成功する人は偶然を味方にする 運と成功の経済学-読書感想

冒頭の「はじめに」を読んだだけで早速身につまされた。
奇しくもこのタイミングで本書と出会ったのにも運命的なものを感じる。

私は自分で言うのもおこがましいが平均よりは頭がいいはずだし、ずっと学ぶ事を怠ってないし努力も続けていると自負している。

だが、そういったものと成功とは実はほとんど関係ない事にも気づいている。

私の友人は「たまたま」ある会社経営者と出会ってその会社から仕事を貰う事で巨万の富を築いた。

そのような例は周りにいっぱいある。

一方で私なんかよりよっぽど頭が良いのに不遇を託つ人もいる。

自分の過去を振り返ってみても努力や才能が実を結ぶ事よりもたまたま幸運に恵まれた事の方が圧倒的に多い。

本書を読み始めてこのパターンの最高の実例はビル・ゲイツだろうな・・と思っていたらちゃんと有名なマイクロソフトとIBMの世紀の契約の話が出てきた。

ビジネスだけではなく恋愛・結婚など人生のあらゆるイベントで上手くいくかどうかは本人の実力・努力よりも運が作用する度合いの方が圧倒的に大きい。

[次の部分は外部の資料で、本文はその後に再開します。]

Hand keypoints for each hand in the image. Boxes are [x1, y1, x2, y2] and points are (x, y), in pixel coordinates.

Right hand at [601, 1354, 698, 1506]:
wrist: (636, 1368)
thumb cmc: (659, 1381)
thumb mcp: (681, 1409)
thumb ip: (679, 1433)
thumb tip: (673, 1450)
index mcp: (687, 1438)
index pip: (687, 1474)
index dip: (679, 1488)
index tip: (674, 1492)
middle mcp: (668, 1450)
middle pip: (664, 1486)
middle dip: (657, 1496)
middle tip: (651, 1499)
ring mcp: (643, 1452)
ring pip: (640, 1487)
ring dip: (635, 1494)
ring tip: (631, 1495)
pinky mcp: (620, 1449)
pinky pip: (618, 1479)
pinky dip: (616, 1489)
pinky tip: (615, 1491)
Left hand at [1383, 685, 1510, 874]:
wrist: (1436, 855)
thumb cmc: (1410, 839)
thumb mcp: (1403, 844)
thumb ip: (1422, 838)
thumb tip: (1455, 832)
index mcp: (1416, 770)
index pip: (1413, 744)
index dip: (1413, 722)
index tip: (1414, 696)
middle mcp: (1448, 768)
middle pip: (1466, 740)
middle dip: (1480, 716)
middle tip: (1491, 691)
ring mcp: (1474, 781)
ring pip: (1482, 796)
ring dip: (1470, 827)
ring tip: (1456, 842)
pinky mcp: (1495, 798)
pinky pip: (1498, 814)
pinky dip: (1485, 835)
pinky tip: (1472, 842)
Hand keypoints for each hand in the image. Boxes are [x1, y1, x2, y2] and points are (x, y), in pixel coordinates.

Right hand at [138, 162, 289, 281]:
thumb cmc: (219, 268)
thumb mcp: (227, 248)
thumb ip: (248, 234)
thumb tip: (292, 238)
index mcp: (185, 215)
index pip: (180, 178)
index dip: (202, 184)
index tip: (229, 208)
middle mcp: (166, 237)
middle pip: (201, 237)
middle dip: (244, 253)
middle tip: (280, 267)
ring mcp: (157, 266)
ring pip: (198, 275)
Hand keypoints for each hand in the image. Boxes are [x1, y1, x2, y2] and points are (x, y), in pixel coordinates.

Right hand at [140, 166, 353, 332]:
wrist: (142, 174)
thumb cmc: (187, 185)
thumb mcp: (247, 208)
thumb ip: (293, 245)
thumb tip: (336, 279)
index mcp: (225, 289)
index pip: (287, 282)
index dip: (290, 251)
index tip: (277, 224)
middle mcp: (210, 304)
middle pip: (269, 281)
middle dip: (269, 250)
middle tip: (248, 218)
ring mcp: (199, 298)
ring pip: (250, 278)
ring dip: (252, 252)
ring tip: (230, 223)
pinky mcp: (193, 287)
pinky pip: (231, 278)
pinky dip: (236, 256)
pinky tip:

ただ多くの人はそれに薄々気づきながらもどこか否定しているようなところはないだろうか?

私もそうだった。
人生が運に左右されるなんて認めたくなかったのだ。

でも現実は違う。
私が何度も巡り合った幸運と呼べるものは「ほんの偶然」にしか過ぎないものばかりだった。そんなものは個人の努力など一切関係のない次元の話だ。

この本は結局いかに人生は運に左右されるかという実例が多く載っている。
流行りの行動経済学も取り入れて非常に楽しい本です。